Six years ago, writer Tom Callahan authored a book, In Search Of Tiger, built around a trip to Vietnam to find the man for whom Woods was nicknamed, his father Earl's army buddy, Tiger Phong. The book was enough of a success to be short-listed for the William Hill Sports Book of the year award. It didn't win, but part of Callahan's prize was a free 1,000 bet with the competition sponsor. After much thought, he settled on a double: Sean Penn to win the best actor Oscar and Phil Mickelson – then coming off a relatively bleak season – to win the 2004 Masters.

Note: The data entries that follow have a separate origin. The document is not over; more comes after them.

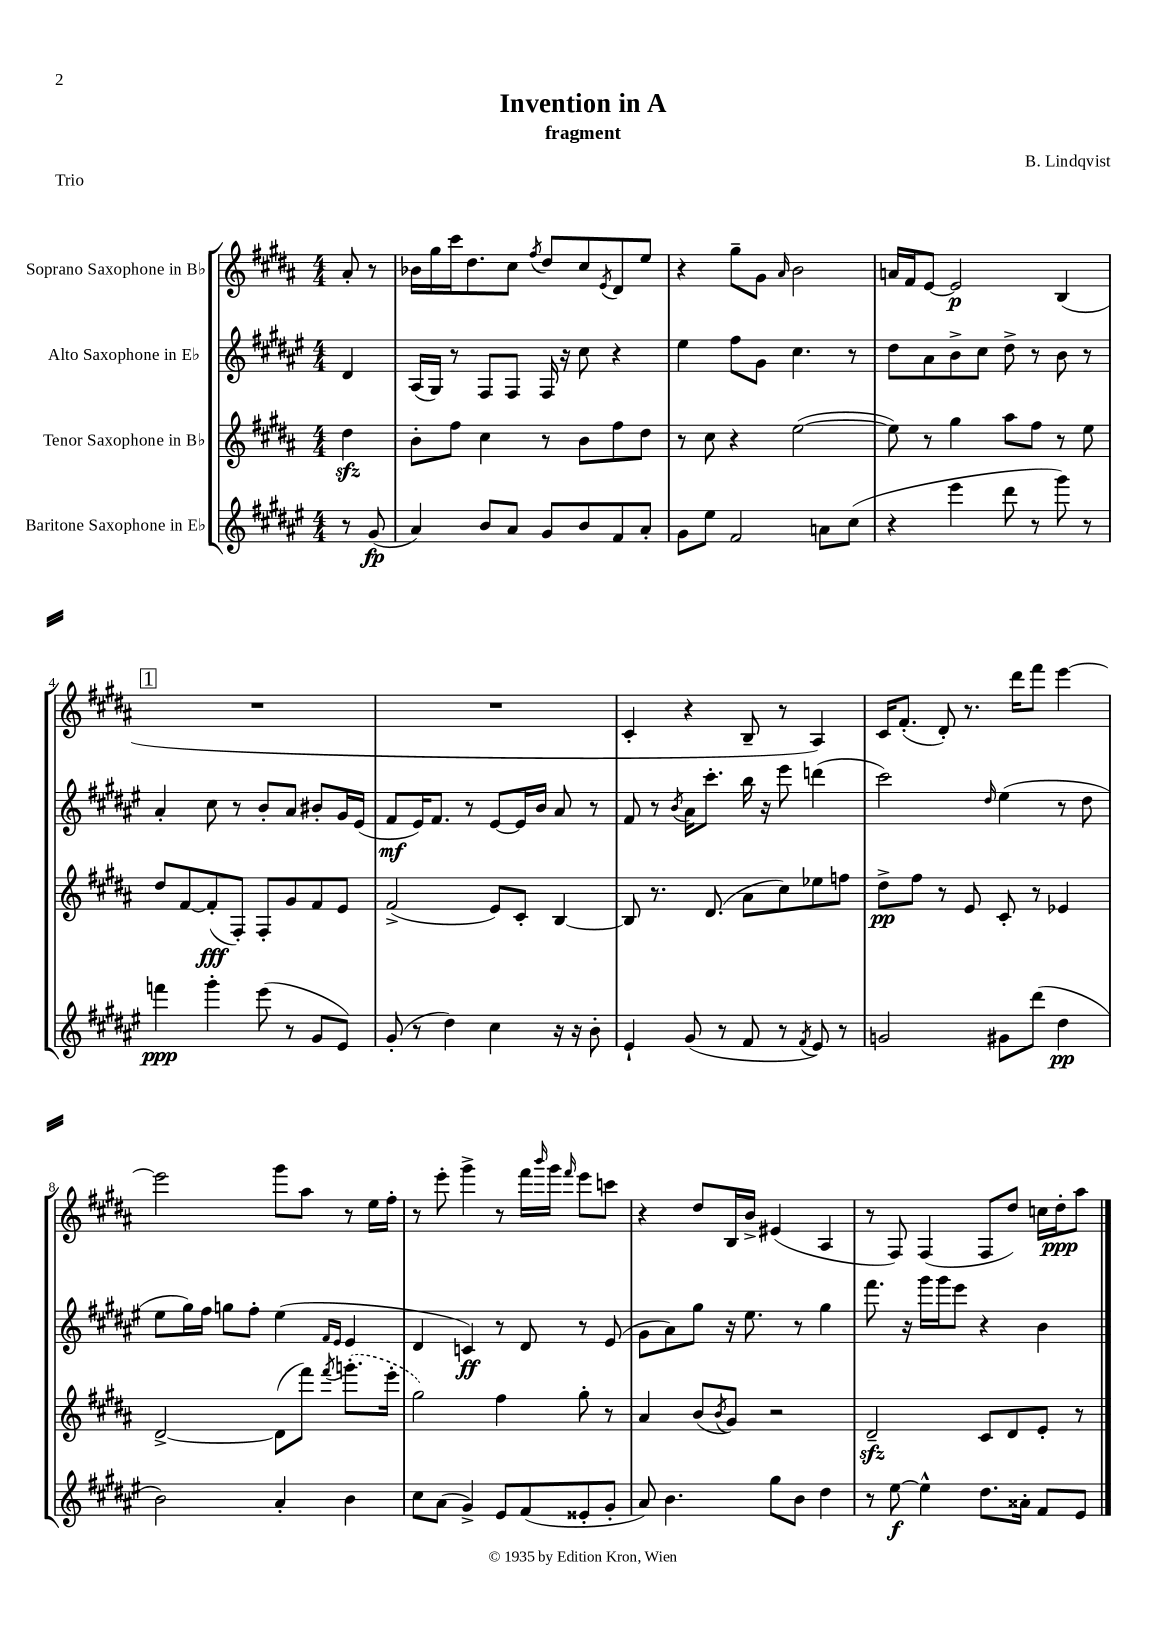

**kern	**kern	**kern	**kern
*staff4	*staff3	*staff2	*staff1
*clefG2	*clefG2	*clefG2	*clefG2
*k[f#c#g#d#a#e#]	*k[f#c#g#d#a#]	*k[f#c#g#d#a#e#]	*k[f#c#g#d#a#]
*M4/4	*M4/4	*M4/4	*M4/4
8r	4dd#	4d#	8a#'
(8g#	.	.	8r
=	=	=	=
4a#)	8b'	(16A#	16b-
.	.	16G#)	16gg#
.	8ff#	8r	16ccc#
.	.	.	8.dd#
8b	4cc#	8F#	.
8a#	.	8F#	8cc#
.	.	.	8qff#
8g#	8r	16F#	8dd#
.	.	16r	.
8b	8b	8cc#	8cc#
.	.	.	8qe
8f#	8ff#	4r	8d#
8a#'	8dd#	.	8ee
=	=	=	=
8g#	8r	4ee#	4r
8ee#	8cc#	.	.
2f#	4r	8ff#	8gg#~
.	.	8g#	8g#
.	.	.	16qqa#
.	([2ee	4.cc#	2b
8a	.	.	.
(8cc#	.	8r	.
=	=	=	=
4r	8ee])	8dd#	16a
.	.	.	16f#
.	8r	8a#	[8e
4eee#	4gg#	8b^	2e]
.	.	8cc#	.
8ddd#	8aa#	8dd#^	.
8r	8ff#	8r	.
8ggg#)	8r	8b	(4B
8r	8ee	8r	.
=	=	=	=
4fff	8dd#	4a#'	1r
.	[8f#	.	.
4ggg#'	(8f#']	8cc#	.
.	8F#')	8r	.
(8eee#	8F#'	8b'	.
8r	8g#	8a#	.
8g#	8f#	8b#'	.
8e#)	8e	16g#	.
.	.	(16e#	.
=	=	=	=
(8g#'	(2f#^	8f#	1r
8r	.	16e#)	.
.	.	8.f#	.
4dd#)	.	.	.
.	.	8r	.
4cc#	8e)	[8e#	.
.	8c#'	16e#]	.
.	.	16b	.
16r	[4B	8a#	.
16r	.	.	.
8b'	.	8r	.
=	=	=	=
4e#`	8B]	8f#	4c#'
.	8.r	8r	.
.	.	8qb	.
(8g#	.	16a#	4r
.	(8.d#	8.ccc#'	.
8r	.	.	.
8f#	8a#	16bb	8B~
.	.	16r	.
8r	8cc#)	8eee#	8r
8qf#	.	.	.
8e#)	8ee-	(4ddd	4A#)
8r	8ff	.	.
=	=	=	=
2g	8dd#^	2ccc#)	16c#
.	.	.	(8.f#'
.	8ff#	.	.
.	8r	.	8d#')
.	8e	.	8.r
.	.	16qqdd#	.
8g#	8c#'	(4ee#	.
.	.	.	16ddd#
(8ddd#	8r	.	8fff#
4dd#	4e-	8r	[4eee
.	.	8dd#	.
=	=	=	=
2b)	[2d#^	8ee#	2eee]
.	.	16gg#)	.
.	.	16ff#	.
.	.	8gg	.
.	.	8ff#'	.
4a#'	(8d#]	(4ee#	8ggg#
.	8fff#)	.	8aa#
.	.	16qqf#	.
.	8qfff#	16qqe#	.
4b	(8.ggg'	4e#	8r
.	.	.	16ee
.	16eee'	.	16ff#'
=	=	=	=
8cc#	2gg#)	4d#	8r
(8a#	.	.	8eee'
4g#^)	.	4c)	4ggg#^
8e#	4ff#	8r	8r
(8f#	.	8d#	16fff#
.	.	.	16qqbbb
.	.	.	16ggg#
.	.	.	16qqfff#
8e##'	8gg#'	8r	8eee
8g#'	8r	(8e#	8ccc
=	=	=	=
8a#)	4a#	8g#	4r
4.b	.	8a#)	.
.	(8b	8gg#	8dd#
.	8qb	.	.
.	8g#)	16r	16B
.	.	8.ee#	16b^
8gg#	2r	.	(4e#
8b	.	8r	.
4dd#	.	4gg#	4A#
=	=	=	=
8r	2d#~	8.fff#	8r
[8ee#	.	.	8F#)
.	.	16r	.
4ee#^^]	.	16ggg#	(4F#
.	.	16ggg#	.
.	.	8eee#	.
8.dd#	8c#	4r	8F#
.	8d#	.	8dd#)
16a##'	.	.	.
8f#	8e'	4b	16cc
.	.	.	16dd#'
8e#	8r	.	8aa#
==	==	==	==
*-	*-	*-	*-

Both, as luck would have it, came in and Callahan pocketed a substantial sum, a fact that was announced to Mickelson during a practice round for the US Open at Shinnecock Hills later that summer. Ever since, he has jokingly asked Callahan for "my share of the bet." Tiger, about whom the book was largely written, has, not surprisingly, never acknowledged its existence, even though he accompanied the author and his father to meet the Phong family at their home in Washington State.

So there is little love lost. Nor can there ever be, as long as the precious Woods feels even remotely threatened by Mickelson. The loss and the problem, one feels, are Tiger's.